Report each line of the entries below that has the word "Receiver" in it.

Start of SOURCE RECORDS

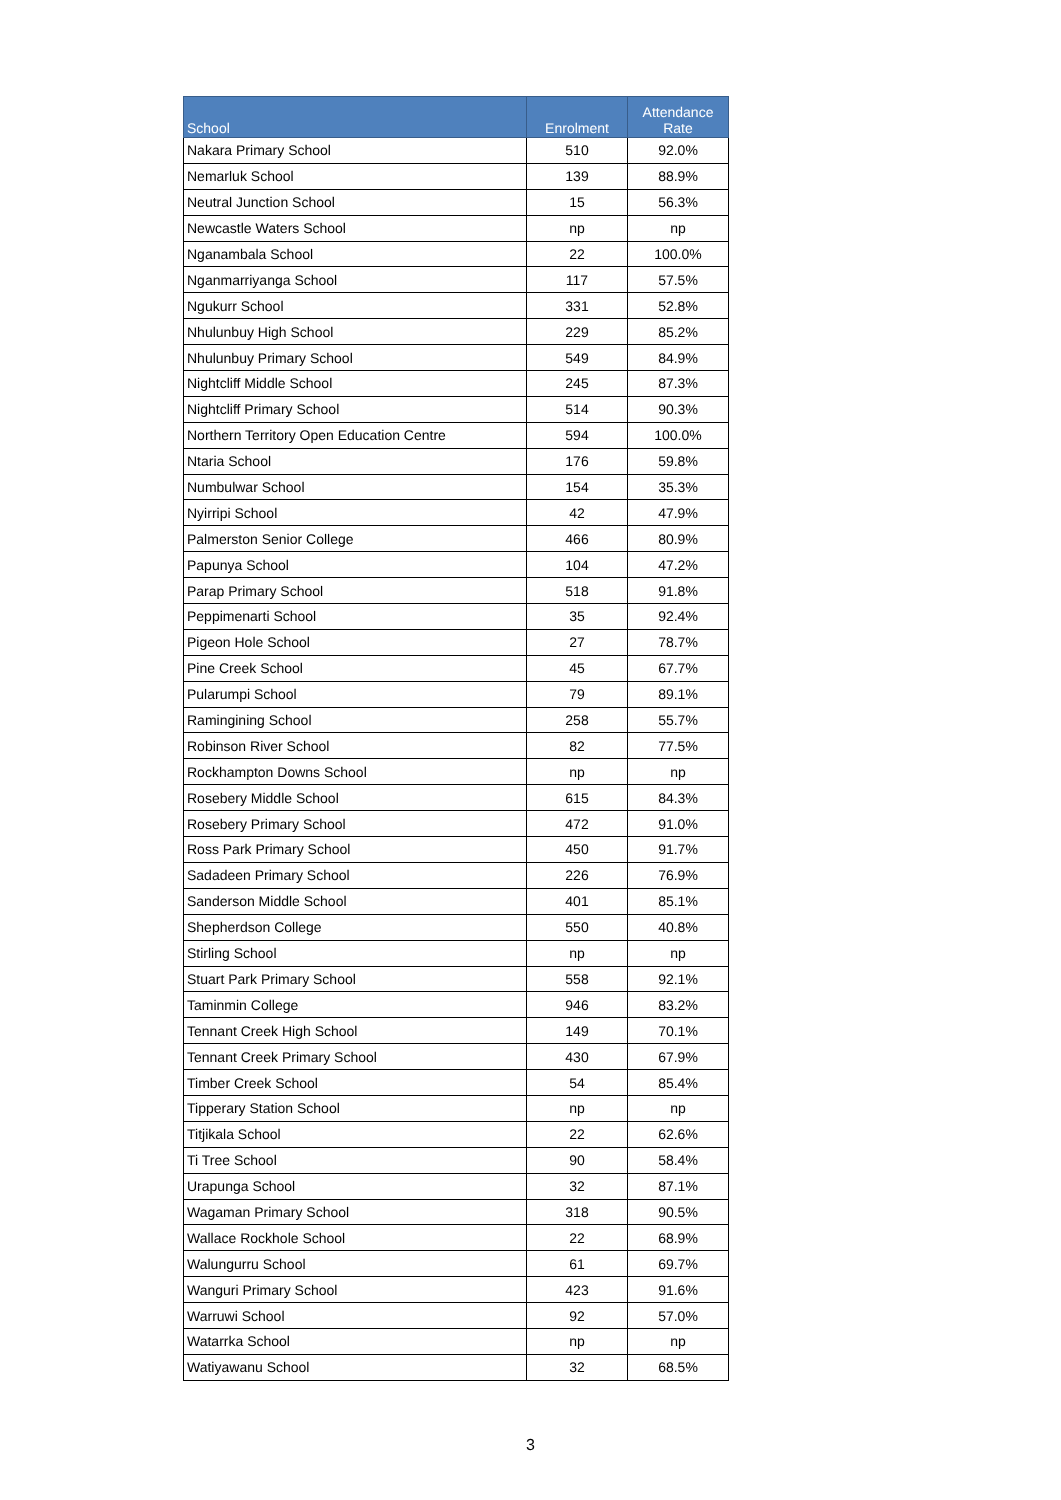| School | Enrolment | Attendance Rate |
| --- | --- | --- |
| Nakara Primary School | 510 | 92.0% |
| Nemarluk School | 139 | 88.9% |
| Neutral Junction School | 15 | 56.3% |
| Newcastle Waters School | np | np |
| Nganambala School | 22 | 100.0% |
| Nganmarriyanga School | 117 | 57.5% |
| Ngukurr School | 331 | 52.8% |
| Nhulunbuy High School | 229 | 85.2% |
| Nhulunbuy Primary School | 549 | 84.9% |
| Nightcliff Middle School | 245 | 87.3% |
| Nightcliff Primary School | 514 | 90.3% |
| Northern Territory Open Education Centre | 594 | 100.0% |
| Ntaria School | 176 | 59.8% |
| Numbulwar School | 154 | 35.3% |
| Nyirripi School | 42 | 47.9% |
| Palmerston Senior College | 466 | 80.9% |
| Papunya School | 104 | 47.2% |
| Parap Primary School | 518 | 91.8% |
| Peppimenarti School | 35 | 92.4% |
| Pigeon Hole School | 27 | 78.7% |
| Pine Creek School | 45 | 67.7% |
| Pularumpi School | 79 | 89.1% |
| Ramingining School | 258 | 55.7% |
| Robinson River School | 82 | 77.5% |
| Rockhampton Downs School | np | np |
| Rosebery Middle School | 615 | 84.3% |
| Rosebery Primary School | 472 | 91.0% |
| Ross Park Primary School | 450 | 91.7% |
| Sadadeen Primary School | 226 | 76.9% |
| Sanderson Middle School | 401 | 85.1% |
| Shepherdson College | 550 | 40.8% |
| Stirling School | np | np |
| Stuart Park Primary School | 558 | 92.1% |
| Taminmin College | 946 | 83.2% |
| Tennant Creek High School | 149 | 70.1% |
| Tennant Creek Primary School | 430 | 67.9% |
| Timber Creek School | 54 | 85.4% |
| Tipperary Station School | np | np |
| Titjikala School | 22 | 62.6% |
| Ti Tree School | 90 | 58.4% |
| Urapunga School | 32 | 87.1% |
| Wagaman Primary School | 318 | 90.5% |
| Wallace Rockhole School | 22 | 68.9% |
| Walungurru School | 61 | 69.7% |
| Wanguri Primary School | 423 | 91.6% |
| Warruwi School | 92 | 57.0% |
| Watarrka School | np | np |
| Watiyawanu School | 32 | 68.5% |
3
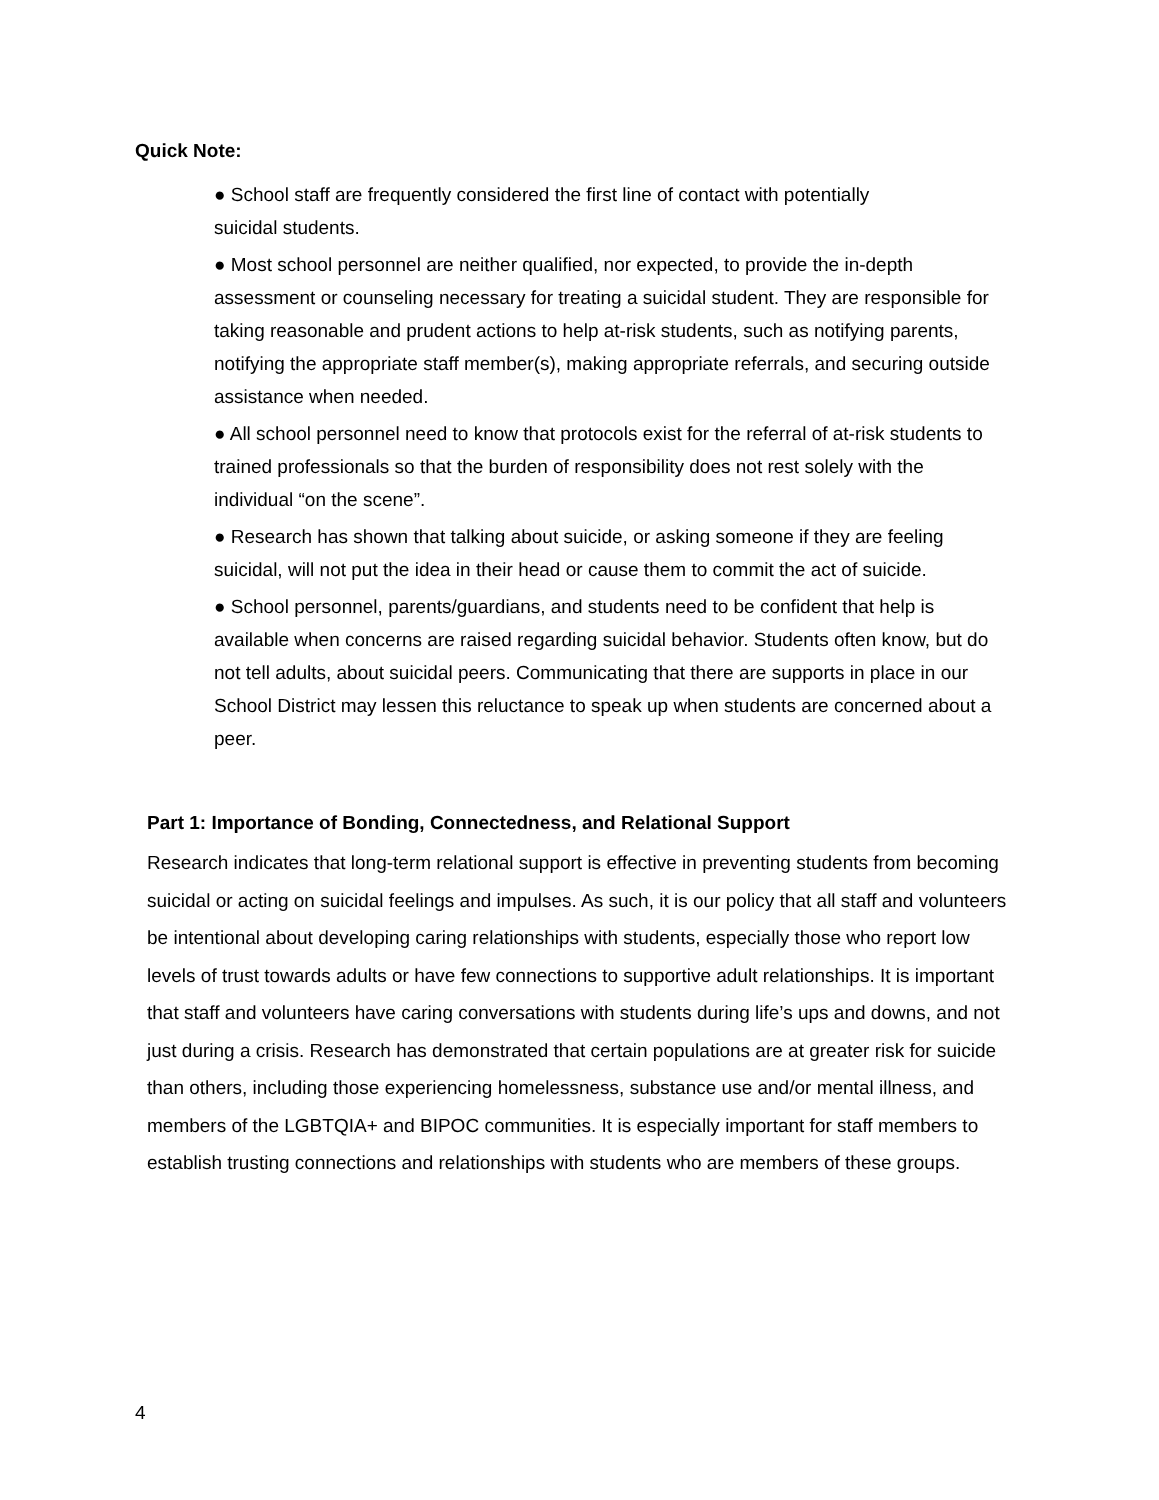Quick Note:
● School staff are frequently considered the first line of contact with potentially
suicidal students.
● Most school personnel are neither qualified, nor expected, to provide the in-depth assessment or counseling necessary for treating a suicidal student. They are responsible for taking reasonable and prudent actions to help at-risk students, such as notifying parents, notifying the appropriate staff member(s), making appropriate referrals, and securing outside assistance when needed.
● All school personnel need to know that protocols exist for the referral of at-risk students to trained professionals so that the burden of responsibility does not rest solely with the individual “on the scene”.
● Research has shown that talking about suicide, or asking someone if they are feeling suicidal, will not put the idea in their head or cause them to commit the act of suicide.
● School personnel, parents/guardians, and students need to be confident that help is available when concerns are raised regarding suicidal behavior. Students often know, but do not tell adults, about suicidal peers. Communicating that there are supports in place in our School District may lessen this reluctance to speak up when students are concerned about a peer.
Part 1: Importance of Bonding, Connectedness, and Relational Support
Research indicates that long-term relational support is effective in preventing students from becoming suicidal or acting on suicidal feelings and impulses. As such, it is our policy that all staff and volunteers be intentional about developing caring relationships with students, especially those who report low levels of trust towards adults or have few connections to supportive adult relationships. It is important that staff and volunteers have caring conversations with students during life’s ups and downs, and not just during a crisis. Research has demonstrated that certain populations are at greater risk for suicide than others, including those experiencing homelessness, substance use and/or mental illness, and members of the LGBTQIA+ and BIPOC communities. It is especially important for staff members to establish trusting connections and relationships with students who are members of these groups.
4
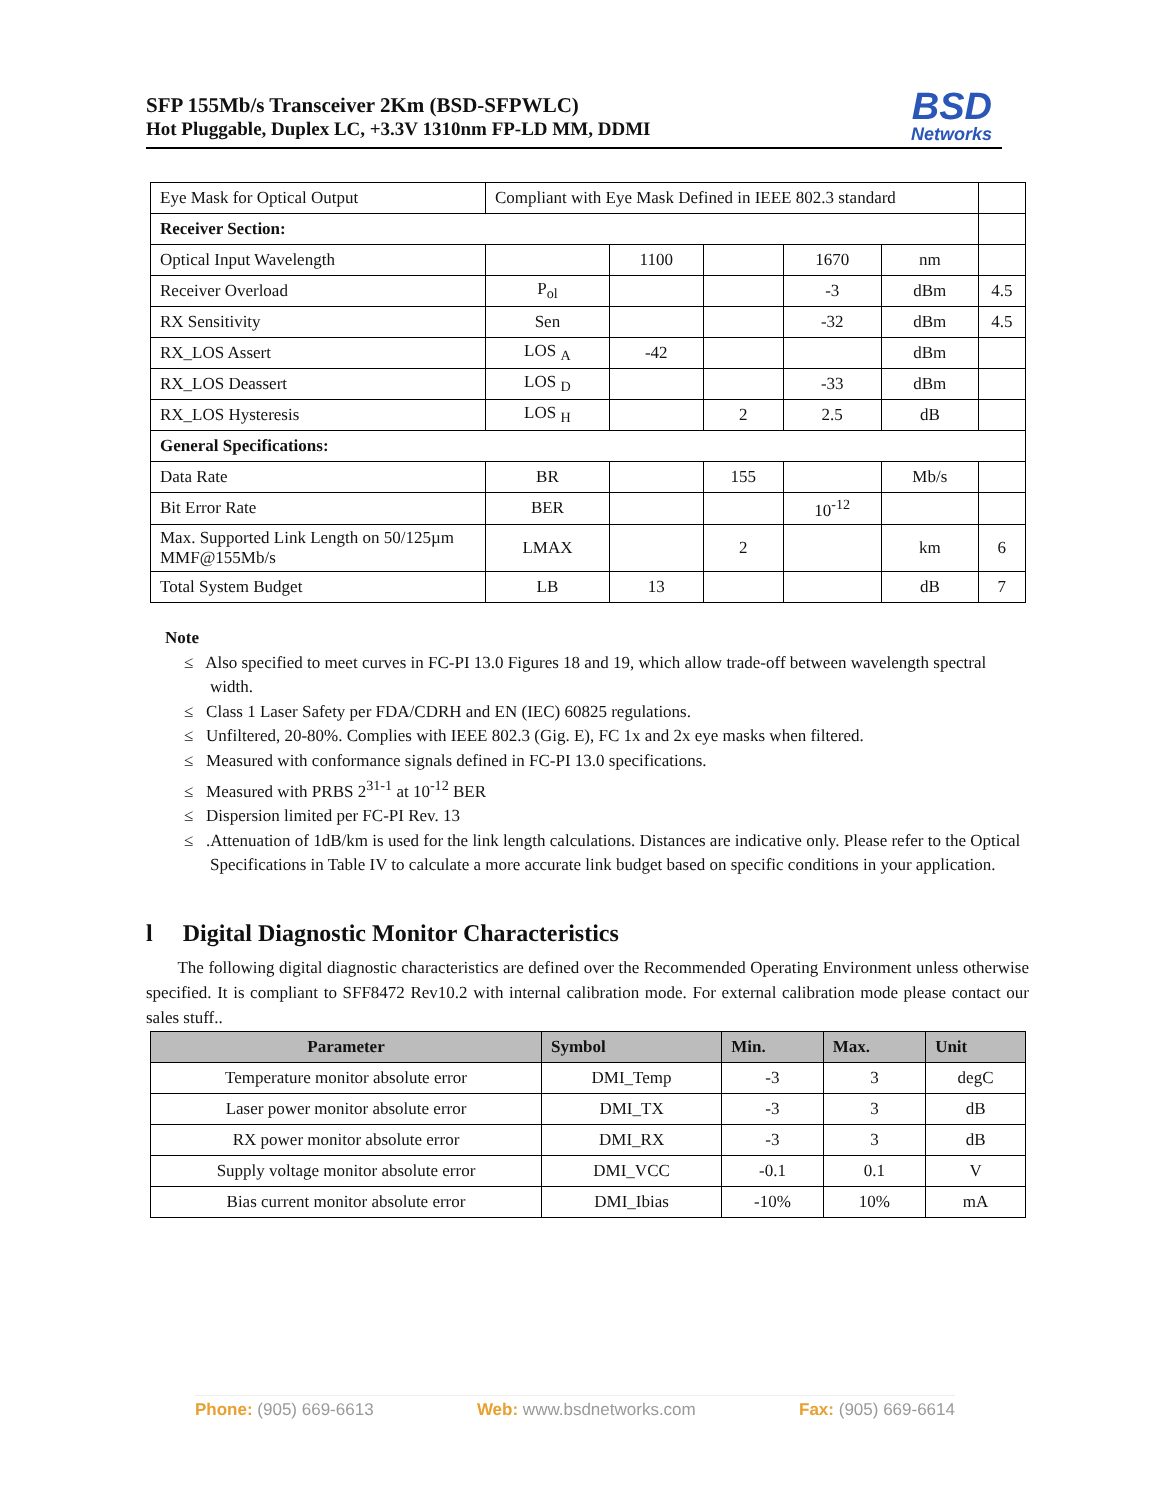SFP 155Mb/s Transceiver 2Km (BSD-SFPWLC)
Hot Pluggable, Duplex LC, +3.3V 1310nm FP-LD MM, DDMI
BSD
Networks
| Eye Mask for Optical Output | Compliant with Eye Mask Defined in IEEE 802.3 standard | | | | | |
| Receiver Section: | | | | | | |
| Optical Input Wavelength | | 1100 | | 1670 | nm | |
| Receiver Overload | P<sub>ol</sub> | | | -3 | dBm | 4.5 |
| RX Sensitivity | Sen | | | -32 | dBm | 4.5 |
| RX_LOS Assert | LOS <sub>A</sub> | -42 | | | dBm | |
| RX_LOS Deassert | LOS <sub>D</sub> | | | -33 | dBm | |
| RX_LOS Hysteresis | LOS <sub>H</sub> | | 2 | 2.5 | dB | |
| General Specifications: | | | | | | |
| Data Rate | BR | | 155 | | Mb/s | |
| Bit Error Rate | BER | | | 10<sup>-12</sup> | | |
| Max. Supported Link Length on 50/125µm MMF@155Mb/s | LMAX | | 2 | | km | 6 |
| Total System Budget | LB | 13 | | | dB | 7 |
Note
≤ Also specified to meet curves in FC-PI 13.0 Figures 18 and 19, which allow trade-off between wavelength spectral width.
≤ Class 1 Laser Safety per FDA/CDRH and EN (IEC) 60825 regulations.
≤ Unfiltered, 20-80%. Complies with IEEE 802.3 (Gig. E), FC 1x and 2x eye masks when filtered.
≤ Measured with conformance signals defined in FC-PI 13.0 specifications.
≤ Measured with PRBS 2<sup>31-1</sup> at 10<sup>-12</sup> BER
≤ Dispersion limited per FC-PI Rev. 13
≤ .Attenuation of 1dB/km is used for the link length calculations. Distances are indicative only. Please refer to the Optical Specifications in Table IV to calculate a more accurate link budget based on specific conditions in your application.
l Digital Diagnostic Monitor Characteristics
The following digital diagnostic characteristics are defined over the Recommended Operating Environment unless otherwise specified. It is compliant to SFF8472 Rev10.2 with internal calibration mode. For external calibration mode please contact our sales stuff..
| Parameter | Symbol | Min. | Max. | Unit |
| --- | --- | --- | --- | --- |
| Temperature monitor absolute error | DMI_Temp | -3 | 3 | degC |
| Laser power monitor absolute error | DMI_TX | -3 | 3 | dB |
| RX power monitor absolute error | DMI_RX | -3 | 3 | dB |
| Supply voltage monitor absolute error | DMI_VCC | -0.1 | 0.1 | V |
| Bias current monitor absolute error | DMI_Ibias | -10% | 10% | mA |
Phone: (905) 669-6613 Web: www.bsdnetworks.com Fax: (905) 669-6614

End of SOURCE RECORDS

TASK RESULT:
| Receiver Section: | | | | | | |
| Receiver Overload | P<sub>ol</sub> | | | -3 | dBm | 4.5 |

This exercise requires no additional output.